▸ Übungstext:
Katrin Assenmacher: «Inflation wird sich von alleine zurückbilden»
Jahrelang hat Katrin Assenmacher bei der Schweizerischen Nationalbank (SNB) gearbeitet. Heute macht sie eine steile Karriere bei der Europäischen Zentralbank (EZB). SWI swissinfo.ch hat die Ökonomin in Frankfurt für den Geldpolitik-Podcast "Geldcast" getroffen.
«Die Öffentlichkeit muss wissen, was die Zentralbank tut.» Dieser Meinung ist Katrin Assenmacher. Sie ist Leiterin der geldpolitischen Strategie bei der Europäischen Zentralbank (EZB) und eine Expertin für Zentralbanken-Kommunikation.
Assenmacher sagt: «In den 1990er-Jahren hat es bei den Zentralbanken einen Paradigmenwechsel gegeben». Zuvor hätten diese nicht einmal ihre Zinsentscheide kommuniziert. Heute twittern die Führungspersonen der EZB täglich zu geldpolitischen Themen. Das findet Assenmacher richtig. Sie sagt: «Die EZB ist gegenüber der Öffentlichkeit rechenschaftspflichtig.»
Die Zentralbanken kommunizieren aber nicht nur, um sich zu erklären – sondern auch, um die Geldpolitik wirkungsvoller zu machen. «Die Zentralbanken haben gemerkt: Man kann die Wirtschaft viel einfacher beeinflussen, wenn man die Öffentlichkeit darüber informiert, was man macht», so Assenmacher.

▸ Arbeitsauftrag 1:
Ordne die unten folgenden Zeilen der gespeicherten Daten als JSON-Liste von Strings an, und zwar von der Zeile mit „coordinates (416, 236).“ bis einschließlich der letzten Zeile der Daten. Jede Zeile wird ein eigener String, Leerzeilen entfallen.

Gespeicherte Daten
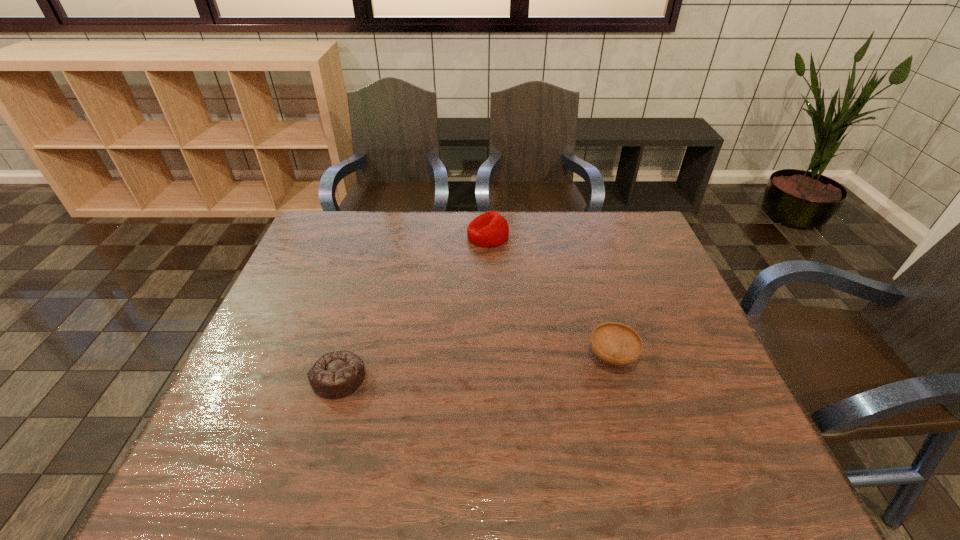
Image resolution: width=960 pixels, height=540 pixels. Find the location of `the taller beanbag`. the taller beanbag is located at coordinates (490, 229).

The height and width of the screenshot is (540, 960). I want to click on the farthest object, so click(490, 229).

Find the location of a particular element. The height and width of the screenshot is (540, 960). the rightmost object is located at coordinates (x=617, y=344).

Find the location of a particular element. The height and width of the screenshot is (540, 960). the shorter beanbag is located at coordinates (337, 374).

Identify the location of the leftmost object. (337, 374).

At what (x,y) coordinates should I click in order to perform the action: click on vacant position located on the seat area of the right beanbag. Please return your answer as a coordinate pair (x, y). This screenshot has height=540, width=960. Looking at the image, I should click on (401, 236).

Where is `vacant space located on the seat area of the right beanbag`? vacant space located on the seat area of the right beanbag is located at coordinates (416, 236).

Locate an element on the screen. free space located 0.320m on the seat area of the right beanbag is located at coordinates (372, 236).

The width and height of the screenshot is (960, 540). Find the location of `free space located 0.190m on the back of the rightmost object`. free space located 0.190m on the back of the rightmost object is located at coordinates (592, 289).

Find the location of a particular element. free space located on the front of the nearer beanbag is located at coordinates (324, 429).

▸ Arbeitsauftrag 2:
Knüpfe an den Beitrag über die Kommunikation der Zentralbanken an und schreibe ihn ab seinem letzten Satz weiter.

▸ Aufgabenergebnis 1:
[
  "Where is `vacant space located on the seat area of the right beanbag`? vacant space located on the seat area of the right beanbag is located at coordinates (416, 236).",
  "Locate an element on the screen. free space located 0.320m on the seat area of the right beanbag is located at coordinates (372, 236).",
  "The width and height of the screenshot is (960, 540). Find the location of `free space located 0.190m on the back of the rightmost object`. free space located 0.190m on the back of the rightmost object is located at coordinates (592, 289).",
  "Find the location of a particular element. free space located on the front of the nearer beanbag is located at coordinates (324, 429)."
]

▸ Aufgabenergebnis 2:
EZB-Krisenkommunikation gelingt nicht immer
Das beste Beispiel dafür sind die Worte des ehemaligen Präsidenten der EZB, Mario Draghi. Er hat auf dem Höhepunkt der Eurokrise 2012 versprochen, «alles Notwendige» zu tun, um den Euro zu retten. Diese Worte hätten gezeigt, dass Zentralbank-Kommunikation sehr wirkungsvoll sei, so Assenmacher. «Die Ankündigung von Draghi hat gereicht, um die Eurokrise zu beenden.»
Doch nicht immer glückt die Kommunikation der EZB: Kurz nach dem Ausbruch der Coronakrise sagte EZB-Präsidentin Christine Lagarde, dass die EZB nicht dafür zuständig sei, die Zinsen für Italien oder Griechenland tief zu halten.
«Damals war das Bewusstsein für die Schwierigkeiten in Südeuropa durch die Corona-Krise noch nicht sehr ausgeprägt», gibt Assenmacher zu. Als Reaktion auf Lagardes Aussage schossen die Zinsen für südeuropäische Länder panikartig nach oben.
Heute sagt Assenmacher: «Solche Dynamiken duldet die EZB nicht.» Das bewies die Zentralbank, indem sie nur wenige Tage nach Lagardes Kommunikations-Missgeschick ein Programm ankündigte, das tiefe Zinsen für ganz Europa garantierte.
>> Hier der Trailer zum Geldcast mit Katrin Assenmacher:
Inflation in der Eurozone liegt über Zielwert
Heute steht die EZB vor einer anderen Herausforderung: Die Inflation liegt mit 4,1% deutlich über dem Ziel von 2%. Das sei eine «vorübergehende» Entwicklung, so Assenmacher. «Die Inflation wird sich von alleine zurückbilden.» Gefährlich würden hohe Preissteigerungen erst, wenn auch die Löhne stiegen. Doch Assenmacher winkt ab: «Im Moment sehen wir keine Anzeichen für eine Lohn-Preis-Spirale.»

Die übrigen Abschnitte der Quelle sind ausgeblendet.